Reproduce every line of the records below, word for word, in the same order.

┄┄┄┄┄┄┄┄┄┄

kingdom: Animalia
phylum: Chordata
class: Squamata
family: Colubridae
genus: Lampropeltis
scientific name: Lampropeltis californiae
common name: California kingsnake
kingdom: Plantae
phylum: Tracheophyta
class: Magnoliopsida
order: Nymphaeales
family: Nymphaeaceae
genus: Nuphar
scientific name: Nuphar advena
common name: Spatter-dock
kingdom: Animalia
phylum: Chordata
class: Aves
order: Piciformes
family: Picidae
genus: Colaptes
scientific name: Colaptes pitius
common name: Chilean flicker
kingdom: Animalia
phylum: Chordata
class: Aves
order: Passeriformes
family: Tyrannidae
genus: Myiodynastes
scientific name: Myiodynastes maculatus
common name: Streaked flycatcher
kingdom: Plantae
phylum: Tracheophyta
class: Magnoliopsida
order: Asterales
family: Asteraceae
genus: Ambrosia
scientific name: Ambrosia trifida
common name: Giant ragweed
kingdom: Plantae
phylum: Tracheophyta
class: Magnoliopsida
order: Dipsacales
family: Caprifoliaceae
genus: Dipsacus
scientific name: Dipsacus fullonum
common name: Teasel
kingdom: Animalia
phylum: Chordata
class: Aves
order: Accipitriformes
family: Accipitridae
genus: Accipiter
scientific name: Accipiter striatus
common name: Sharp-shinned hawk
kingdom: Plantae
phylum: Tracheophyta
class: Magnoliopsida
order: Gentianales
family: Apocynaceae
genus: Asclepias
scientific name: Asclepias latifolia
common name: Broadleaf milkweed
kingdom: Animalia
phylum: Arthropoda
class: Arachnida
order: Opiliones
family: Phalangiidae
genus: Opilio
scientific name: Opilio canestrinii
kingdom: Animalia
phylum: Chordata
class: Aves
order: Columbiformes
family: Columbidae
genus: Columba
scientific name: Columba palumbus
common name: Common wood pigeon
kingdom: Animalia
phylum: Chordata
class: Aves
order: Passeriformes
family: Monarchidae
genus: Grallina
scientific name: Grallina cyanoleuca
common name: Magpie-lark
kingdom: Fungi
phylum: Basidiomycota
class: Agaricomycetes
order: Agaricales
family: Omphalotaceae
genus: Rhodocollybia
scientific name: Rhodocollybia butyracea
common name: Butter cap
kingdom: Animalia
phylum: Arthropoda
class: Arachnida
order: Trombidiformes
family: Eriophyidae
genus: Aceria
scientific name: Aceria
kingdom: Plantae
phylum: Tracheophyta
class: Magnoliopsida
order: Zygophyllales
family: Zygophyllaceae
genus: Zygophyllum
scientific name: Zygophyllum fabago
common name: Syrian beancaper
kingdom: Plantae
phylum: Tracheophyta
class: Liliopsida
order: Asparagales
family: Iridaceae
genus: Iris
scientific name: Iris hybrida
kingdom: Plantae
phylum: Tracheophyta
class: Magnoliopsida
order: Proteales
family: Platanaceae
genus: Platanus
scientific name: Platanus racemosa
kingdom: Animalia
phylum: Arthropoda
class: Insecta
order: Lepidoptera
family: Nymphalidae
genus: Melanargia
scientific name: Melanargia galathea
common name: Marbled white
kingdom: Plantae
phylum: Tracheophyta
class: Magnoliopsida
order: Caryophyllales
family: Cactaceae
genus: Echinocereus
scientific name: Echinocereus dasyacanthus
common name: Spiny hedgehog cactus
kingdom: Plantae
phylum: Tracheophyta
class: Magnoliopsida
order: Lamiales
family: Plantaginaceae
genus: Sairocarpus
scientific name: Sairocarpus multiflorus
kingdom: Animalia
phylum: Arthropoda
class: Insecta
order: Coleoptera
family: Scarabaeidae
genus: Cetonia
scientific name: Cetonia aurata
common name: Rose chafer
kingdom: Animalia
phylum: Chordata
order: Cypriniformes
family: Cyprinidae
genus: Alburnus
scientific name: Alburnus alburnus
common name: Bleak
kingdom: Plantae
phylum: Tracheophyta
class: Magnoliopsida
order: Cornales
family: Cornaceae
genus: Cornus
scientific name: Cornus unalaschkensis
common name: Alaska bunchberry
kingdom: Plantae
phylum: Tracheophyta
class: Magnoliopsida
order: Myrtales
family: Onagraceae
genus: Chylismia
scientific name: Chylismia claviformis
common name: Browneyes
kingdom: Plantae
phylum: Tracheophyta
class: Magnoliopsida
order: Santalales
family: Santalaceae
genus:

┄┄┄┄┄┄┄┄┄┄

**Output**.
kingdom: Animalia
phylum: Chordata
class: Squamata
family: Colubridae
genus: Lampropeltis
scientific name: Lampropeltis californiae
common name: California kingsnake
kingdom: Plantae
phylum: Tracheophyta
class: Magnoliopsida
order: Nymphaeales
family: Nymphaeaceae
genus: Nuphar
scientific name: Nuphar advena
common name: Spatter-dock
kingdom: Animalia
phylum: Chordata
class: Aves
order: Piciformes
family: Picidae
genus: Colaptes
scientific name: Colaptes pitius
common name: Chilean flicker
kingdom: Animalia
phylum: Chordata
class: Aves
order: Passeriformes
family: Tyrannidae
genus: Myiodynastes
scientific name: Myiodynastes maculatus
common name: Streaked flycatcher
kingdom: Plantae
phylum: Tracheophyta
class: Magnoliopsida
order: Asterales
family: Asteraceae
genus: Ambrosia
scientific name: Ambrosia trifida
common name: Giant ragweed
kingdom: Plantae
phylum: Tracheophyta
class: Magnoliopsida
order: Dipsacales
family: Caprifoliaceae
genus: Dipsacus
scientific name: Dipsacus fullonum
common name: Teasel
kingdom: Animalia
phylum: Chordata
class: Aves
order: Accipitriformes
family: Accipitridae
genus: Accipiter
scientific name: Accipiter striatus
common name: Sharp-shinned hawk
kingdom: Plantae
phylum: Tracheophyta
class: Magnoliopsida
order: Gentianales
family: Apocynaceae
genus: Asclepias
scientific name: Asclepias latifolia
common name: Broadleaf milkweed
kingdom: Animalia
phylum: Arthropoda
class: Arachnida
order: Opiliones
family: Phalangiidae
genus: Opilio
scientific name: Opilio canestrinii
kingdom: Animalia
phylum: Chordata
class: Aves
order: Columbiformes
family: Columbidae
genus: Columba
scientific name: Columba palumbus
common name: Common wood pigeon
kingdom: Animalia
phylum: Chordata
class: Aves
order: Passeriformes
family: Monarchidae
genus: Grallina
scientific name: Grallina cyanoleuca
common name: Magpie-lark
kingdom: Fungi
phylum: Basidiomycota
class: Agaricomycetes
order: Agaricales
family: Omphalotaceae
genus: Rhodocollybia
scientific name: Rhodocollybia butyracea
common name: Butter cap
kingdom: Animalia
phylum: Arthropoda
class: Arachnida
order: Trombidiformes
family: Eriophyidae
genus: Aceria
scientific name: Aceria
kingdom: Plantae
phylum: Tracheophyta
class: Magnoliopsida
order: Zygophyllales
family: Zygophyllaceae
genus: Zygophyllum
scientific name: Zygophyllum fabago
common name: Syrian beancaper
kingdom: Plantae
phylum: Tracheophyta
class: Liliopsida
order: Asparagales
family: Iridaceae
genus: Iris
scientific name: Iris hybrida
kingdom: Plantae
phylum: Tracheophyta
class: Magnoliopsida
order: Proteales
family: Platanaceae
genus: Platanus
scientific name: Platanus racemosa
kingdom: Animalia
phylum: Arthropoda
class: Insecta
order: Lepidoptera
family: Nymphalidae
genus: Melanargia
scientific name: Melanargia galathea
common name: Marbled white
kingdom: Plantae
phylum: Tracheophyta
class: Magnoliopsida
order: Caryophyllales
family: Cactaceae
genus: Echinocereus
scientific name: Echinocereus dasyacanthus
common name: Spiny hedgehog cactus
kingdom: Plantae
phylum: Tracheophyta
class: Magnoliopsida
order: Lamiales
family: Plantaginaceae
genus: Sairocarpus
scientific name: Sairocarpus multiflorus
kingdom: Animalia
phylum: Arthropoda
class: Insecta
order: Coleoptera
family: Scarabaeidae
genus: Cetonia
scientific name: Cetonia aurata
common name: Rose chafer
kingdom: Animalia
phylum: Chordata
order: Cypriniformes
family: Cyprinidae
genus: Alburnus
scientific name: Alburnus alburnus
common name: Bleak
kingdom: Plantae
phylum: Tracheophyta
class: Magnoliopsida
order: Cornales
family: Cornaceae
genus: Cornus
scientific name: Cornus unalaschkensis
common name: Alaska bunchberry
kingdom: Plantae
phylum: Tracheophyta
class: Magnoliopsida
order: Myrtales
family: Onagraceae
genus: Chylismia
scientific name: Chylismia claviformis
common name: Browneyes
kingdom: Plantae
phylum: Tracheophyta
class: Magnoliopsida
order: Santalales
family: Santalaceae
genus:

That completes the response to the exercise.